Andrew Goldstein will get a new trial in the murder of Kendra Webdale. Goldstein, off his medication, pushed Kendra in front of a New York subway train in 1999.

“If this case has a silver lining,” says the New York Post in an editorial today …

… it's that it produced the groundbreaking Kendra's Law, which lets interested parties get a court order to force outpatients to comply with medical treatment - including taking their medicine.

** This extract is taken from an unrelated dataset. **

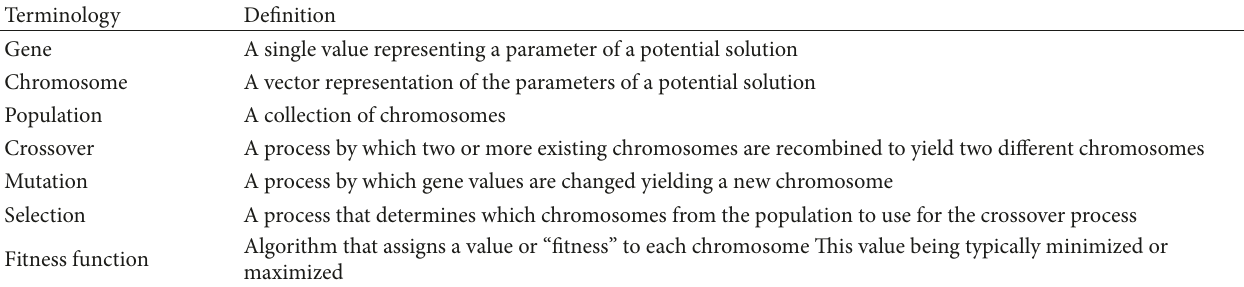
Table 1: Genetic algorithm terminology.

The real tragedy here is that Andrew Goldstein was free to kill because of a policy that shut down state mental hospitals and dumped thousands of mentally ill people, many potentially dangerous to themselves and others, onto the streets.
Kendra’s Law, a program of assisted outpatient treatment, was designed to help someone like Goldstein. Before the murder, he received 199 days of inpatient and emergency room services, on 15 different occasions, in six different hospitals from 1997 to 1999 (the year Kendra was killed). In 1998 alone, New York spent $95,000 for his mental health and residential care. But because New York did not have AOT, little could be done to ensure Goldstein maintained treatment.

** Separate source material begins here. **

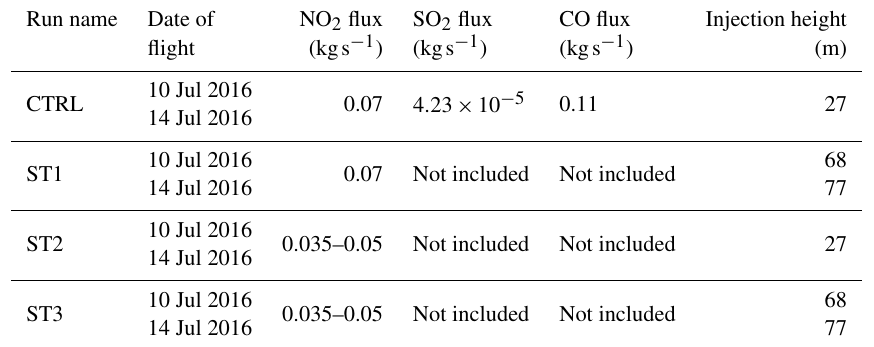
Table 1. Flux and injection height for the reference control run (CTRL) and for the sensitivity tests (STs) for each day of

Consequently, Goldstein spent the two years prior to Kendra’s death in repeated emergency room visits, medication noncompliance after release from the hospital, and at least eight incidents of unprovoked violence against others. Whenever Goldstein requested services, he changed his mind or failed to follow through. At no point did he appear to regularly take medication.

As the prosecutor noted in the New York Times, "He was striking out at nurses and psychiatrists. This guy was a walking time bomb."

As everyone is forced to relive the pain and horror of Kendra’s murder, the Treatment Advocacy Center wants to take a moment to remind everyone of the incredible good that Kendra’s Law is doing. The amazing results, the lives saved – the Webdale family can take pride in knowing that their advocacy is what made the difference.